Keywords: Bayesian hierarchical modeling, covariance estimation, semiparametric modeling, HIV

HIV/AIDS prevalence has decreased dramatically for most countries since the initial outbreak of the epidemic 30 years ago. However, certain populations, such as female sex workers, their clients, and intravenous drug users are rarely directly included in countries’ response to the HIV/AIDS epidemic, leading to disproportionately high prevalence of HIV/AIDS among these high risk groups.

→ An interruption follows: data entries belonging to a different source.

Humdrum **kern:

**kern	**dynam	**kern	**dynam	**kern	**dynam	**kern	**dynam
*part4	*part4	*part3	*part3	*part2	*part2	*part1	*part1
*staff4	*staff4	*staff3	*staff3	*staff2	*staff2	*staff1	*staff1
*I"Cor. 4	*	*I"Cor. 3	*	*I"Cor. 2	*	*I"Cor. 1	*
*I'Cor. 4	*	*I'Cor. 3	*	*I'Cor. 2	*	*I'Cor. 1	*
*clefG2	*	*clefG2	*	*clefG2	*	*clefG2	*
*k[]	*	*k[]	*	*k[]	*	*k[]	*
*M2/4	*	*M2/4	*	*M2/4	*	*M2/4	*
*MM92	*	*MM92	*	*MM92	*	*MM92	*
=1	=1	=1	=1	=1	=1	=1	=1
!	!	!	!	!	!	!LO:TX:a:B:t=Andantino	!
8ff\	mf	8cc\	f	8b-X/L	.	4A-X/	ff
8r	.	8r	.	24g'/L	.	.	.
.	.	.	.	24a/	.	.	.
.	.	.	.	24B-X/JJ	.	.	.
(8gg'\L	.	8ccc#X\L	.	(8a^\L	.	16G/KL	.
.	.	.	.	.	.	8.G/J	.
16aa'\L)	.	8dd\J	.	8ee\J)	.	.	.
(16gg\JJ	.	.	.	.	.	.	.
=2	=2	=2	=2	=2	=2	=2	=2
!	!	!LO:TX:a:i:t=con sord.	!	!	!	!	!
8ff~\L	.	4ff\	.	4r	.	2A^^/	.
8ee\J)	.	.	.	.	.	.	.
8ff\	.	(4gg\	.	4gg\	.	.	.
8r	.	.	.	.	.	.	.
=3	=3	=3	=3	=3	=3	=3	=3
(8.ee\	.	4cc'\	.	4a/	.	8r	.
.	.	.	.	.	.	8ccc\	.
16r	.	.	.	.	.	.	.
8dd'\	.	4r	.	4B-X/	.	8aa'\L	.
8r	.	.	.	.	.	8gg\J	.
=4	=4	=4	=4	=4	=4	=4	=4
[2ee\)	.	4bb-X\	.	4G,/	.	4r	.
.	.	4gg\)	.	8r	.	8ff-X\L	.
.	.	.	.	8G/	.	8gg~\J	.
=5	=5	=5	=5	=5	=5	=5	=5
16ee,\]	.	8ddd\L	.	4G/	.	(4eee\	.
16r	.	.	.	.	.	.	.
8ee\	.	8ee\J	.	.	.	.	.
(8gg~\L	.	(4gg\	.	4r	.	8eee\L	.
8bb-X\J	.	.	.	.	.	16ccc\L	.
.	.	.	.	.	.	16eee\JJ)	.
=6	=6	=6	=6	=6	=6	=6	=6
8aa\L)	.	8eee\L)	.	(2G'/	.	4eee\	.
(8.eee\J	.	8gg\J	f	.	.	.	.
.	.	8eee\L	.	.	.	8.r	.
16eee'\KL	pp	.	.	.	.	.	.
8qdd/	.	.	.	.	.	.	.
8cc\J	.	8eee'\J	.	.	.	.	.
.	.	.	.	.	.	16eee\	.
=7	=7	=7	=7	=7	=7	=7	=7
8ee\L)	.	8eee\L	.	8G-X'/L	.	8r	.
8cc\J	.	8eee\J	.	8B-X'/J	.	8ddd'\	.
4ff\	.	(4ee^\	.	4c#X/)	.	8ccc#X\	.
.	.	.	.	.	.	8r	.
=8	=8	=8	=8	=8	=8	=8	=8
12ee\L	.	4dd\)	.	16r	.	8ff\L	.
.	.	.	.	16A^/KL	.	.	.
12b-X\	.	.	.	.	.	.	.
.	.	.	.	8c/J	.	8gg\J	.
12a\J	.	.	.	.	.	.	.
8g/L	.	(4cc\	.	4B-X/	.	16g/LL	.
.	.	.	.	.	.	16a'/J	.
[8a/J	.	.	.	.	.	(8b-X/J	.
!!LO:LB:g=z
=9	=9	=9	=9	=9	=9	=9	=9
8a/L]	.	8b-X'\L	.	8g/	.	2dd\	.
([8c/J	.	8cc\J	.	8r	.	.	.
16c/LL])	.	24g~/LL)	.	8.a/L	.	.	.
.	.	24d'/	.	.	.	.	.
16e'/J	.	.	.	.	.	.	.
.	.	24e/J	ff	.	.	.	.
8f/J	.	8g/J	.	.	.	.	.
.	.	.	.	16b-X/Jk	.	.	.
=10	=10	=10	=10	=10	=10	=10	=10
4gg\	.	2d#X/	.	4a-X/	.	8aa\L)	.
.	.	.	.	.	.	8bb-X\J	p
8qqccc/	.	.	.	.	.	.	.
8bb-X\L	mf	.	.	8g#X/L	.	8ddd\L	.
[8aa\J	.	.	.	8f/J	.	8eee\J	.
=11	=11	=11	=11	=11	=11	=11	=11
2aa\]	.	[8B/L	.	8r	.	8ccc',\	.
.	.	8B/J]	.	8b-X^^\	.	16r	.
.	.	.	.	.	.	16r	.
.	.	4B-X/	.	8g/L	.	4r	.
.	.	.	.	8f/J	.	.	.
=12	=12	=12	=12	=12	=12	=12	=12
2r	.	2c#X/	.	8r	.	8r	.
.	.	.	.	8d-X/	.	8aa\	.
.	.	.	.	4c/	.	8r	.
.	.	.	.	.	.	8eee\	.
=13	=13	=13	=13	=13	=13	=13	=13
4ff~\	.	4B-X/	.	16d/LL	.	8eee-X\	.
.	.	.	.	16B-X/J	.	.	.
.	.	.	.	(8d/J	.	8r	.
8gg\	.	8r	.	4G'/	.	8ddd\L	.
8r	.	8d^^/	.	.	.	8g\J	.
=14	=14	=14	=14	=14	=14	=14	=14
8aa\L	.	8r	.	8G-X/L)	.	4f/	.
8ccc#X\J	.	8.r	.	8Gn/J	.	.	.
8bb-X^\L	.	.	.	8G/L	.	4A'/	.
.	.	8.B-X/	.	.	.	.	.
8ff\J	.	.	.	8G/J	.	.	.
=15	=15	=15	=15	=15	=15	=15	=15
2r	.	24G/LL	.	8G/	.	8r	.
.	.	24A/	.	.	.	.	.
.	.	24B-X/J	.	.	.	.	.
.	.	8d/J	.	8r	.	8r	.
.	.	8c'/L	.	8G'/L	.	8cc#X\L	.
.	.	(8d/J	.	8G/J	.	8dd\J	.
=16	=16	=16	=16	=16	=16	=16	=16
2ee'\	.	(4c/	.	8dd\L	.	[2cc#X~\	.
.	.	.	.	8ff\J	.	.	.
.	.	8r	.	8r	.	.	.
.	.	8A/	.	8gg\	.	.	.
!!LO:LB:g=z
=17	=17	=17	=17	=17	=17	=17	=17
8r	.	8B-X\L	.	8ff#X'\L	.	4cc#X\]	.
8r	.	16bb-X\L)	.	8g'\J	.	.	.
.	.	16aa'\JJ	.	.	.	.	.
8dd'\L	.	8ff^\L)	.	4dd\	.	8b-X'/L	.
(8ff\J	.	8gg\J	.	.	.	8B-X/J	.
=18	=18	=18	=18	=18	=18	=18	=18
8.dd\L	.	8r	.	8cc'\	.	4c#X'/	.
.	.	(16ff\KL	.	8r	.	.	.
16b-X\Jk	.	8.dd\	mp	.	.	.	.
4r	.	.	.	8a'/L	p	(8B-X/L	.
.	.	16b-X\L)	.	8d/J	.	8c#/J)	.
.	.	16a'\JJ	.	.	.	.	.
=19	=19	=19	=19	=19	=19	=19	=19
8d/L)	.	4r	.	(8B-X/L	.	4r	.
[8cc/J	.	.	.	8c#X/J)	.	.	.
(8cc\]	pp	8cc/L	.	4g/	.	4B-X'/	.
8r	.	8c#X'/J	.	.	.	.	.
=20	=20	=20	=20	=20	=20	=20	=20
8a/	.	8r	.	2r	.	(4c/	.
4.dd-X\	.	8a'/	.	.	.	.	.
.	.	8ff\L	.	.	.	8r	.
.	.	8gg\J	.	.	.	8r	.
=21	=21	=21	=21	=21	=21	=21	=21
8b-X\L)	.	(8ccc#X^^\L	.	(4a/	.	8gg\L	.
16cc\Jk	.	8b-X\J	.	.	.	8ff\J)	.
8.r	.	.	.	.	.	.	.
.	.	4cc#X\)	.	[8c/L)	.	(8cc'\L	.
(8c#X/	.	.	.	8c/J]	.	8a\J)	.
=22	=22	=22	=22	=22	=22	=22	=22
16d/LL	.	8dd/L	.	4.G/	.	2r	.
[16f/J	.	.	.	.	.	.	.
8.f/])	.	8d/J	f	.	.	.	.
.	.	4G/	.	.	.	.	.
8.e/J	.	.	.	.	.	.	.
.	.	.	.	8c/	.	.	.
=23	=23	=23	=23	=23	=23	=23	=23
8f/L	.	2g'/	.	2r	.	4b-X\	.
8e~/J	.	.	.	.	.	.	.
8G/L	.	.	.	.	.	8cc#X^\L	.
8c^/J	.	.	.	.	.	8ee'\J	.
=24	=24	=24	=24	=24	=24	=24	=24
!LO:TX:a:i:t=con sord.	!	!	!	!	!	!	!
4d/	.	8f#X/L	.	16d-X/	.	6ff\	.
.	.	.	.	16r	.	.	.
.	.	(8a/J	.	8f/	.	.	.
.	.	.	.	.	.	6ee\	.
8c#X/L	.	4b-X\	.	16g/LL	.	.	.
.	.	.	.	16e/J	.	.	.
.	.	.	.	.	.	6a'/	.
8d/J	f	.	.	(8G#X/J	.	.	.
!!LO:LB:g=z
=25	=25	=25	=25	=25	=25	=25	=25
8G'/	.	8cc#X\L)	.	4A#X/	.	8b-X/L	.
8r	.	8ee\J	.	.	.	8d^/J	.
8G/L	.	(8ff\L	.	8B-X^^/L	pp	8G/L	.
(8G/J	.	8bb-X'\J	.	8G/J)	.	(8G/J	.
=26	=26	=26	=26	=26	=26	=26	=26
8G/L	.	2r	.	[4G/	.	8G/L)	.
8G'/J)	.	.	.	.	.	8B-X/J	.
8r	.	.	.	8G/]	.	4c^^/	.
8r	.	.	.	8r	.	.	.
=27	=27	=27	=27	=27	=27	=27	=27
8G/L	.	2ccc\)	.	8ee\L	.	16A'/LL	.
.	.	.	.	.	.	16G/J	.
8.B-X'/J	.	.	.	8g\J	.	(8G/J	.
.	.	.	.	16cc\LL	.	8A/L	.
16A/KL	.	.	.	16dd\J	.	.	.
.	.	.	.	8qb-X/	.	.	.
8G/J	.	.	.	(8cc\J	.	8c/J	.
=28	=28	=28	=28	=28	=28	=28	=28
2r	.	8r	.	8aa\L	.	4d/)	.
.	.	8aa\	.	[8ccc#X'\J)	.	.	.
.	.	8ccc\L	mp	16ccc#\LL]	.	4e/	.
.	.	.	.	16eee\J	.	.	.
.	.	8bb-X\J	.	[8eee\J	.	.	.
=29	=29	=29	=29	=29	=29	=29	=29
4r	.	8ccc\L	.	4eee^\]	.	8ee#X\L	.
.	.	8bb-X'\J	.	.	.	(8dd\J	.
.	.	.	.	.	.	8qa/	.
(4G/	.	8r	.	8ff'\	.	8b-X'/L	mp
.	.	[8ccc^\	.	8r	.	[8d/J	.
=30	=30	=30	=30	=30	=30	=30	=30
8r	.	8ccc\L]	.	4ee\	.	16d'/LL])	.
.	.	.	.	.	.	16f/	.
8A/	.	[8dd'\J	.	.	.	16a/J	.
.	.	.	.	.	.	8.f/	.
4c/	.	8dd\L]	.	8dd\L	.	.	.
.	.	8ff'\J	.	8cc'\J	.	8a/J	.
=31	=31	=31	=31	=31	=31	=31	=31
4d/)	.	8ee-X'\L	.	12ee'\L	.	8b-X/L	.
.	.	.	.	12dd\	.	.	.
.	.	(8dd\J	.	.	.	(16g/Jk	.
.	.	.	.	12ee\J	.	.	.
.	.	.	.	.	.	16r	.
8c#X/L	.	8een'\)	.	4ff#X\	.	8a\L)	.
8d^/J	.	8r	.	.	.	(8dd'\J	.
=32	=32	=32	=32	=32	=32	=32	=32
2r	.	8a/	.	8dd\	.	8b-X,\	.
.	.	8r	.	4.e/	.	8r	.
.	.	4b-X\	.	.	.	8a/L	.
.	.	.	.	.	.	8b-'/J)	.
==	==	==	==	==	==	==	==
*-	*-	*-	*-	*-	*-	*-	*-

Moreover, data on these groups are often sparse due to their hard-to-reach nature. To improve estimation of HIV prevalence among high risk groups, we propose a semiparametric Bayesian hierarchical model, which will efficiently pool information together across the risk groups and allow for better estimation of HIV prevalence within risk groups with scarce data. We also estimate the covariance of prevalence across groups. This is a preliminary investigation and we will incorporate the final proposed model in Spectrum/EPP, a software that has been used by 163 countries to produce the 2015 estimates of HIV and HIV-related indicators.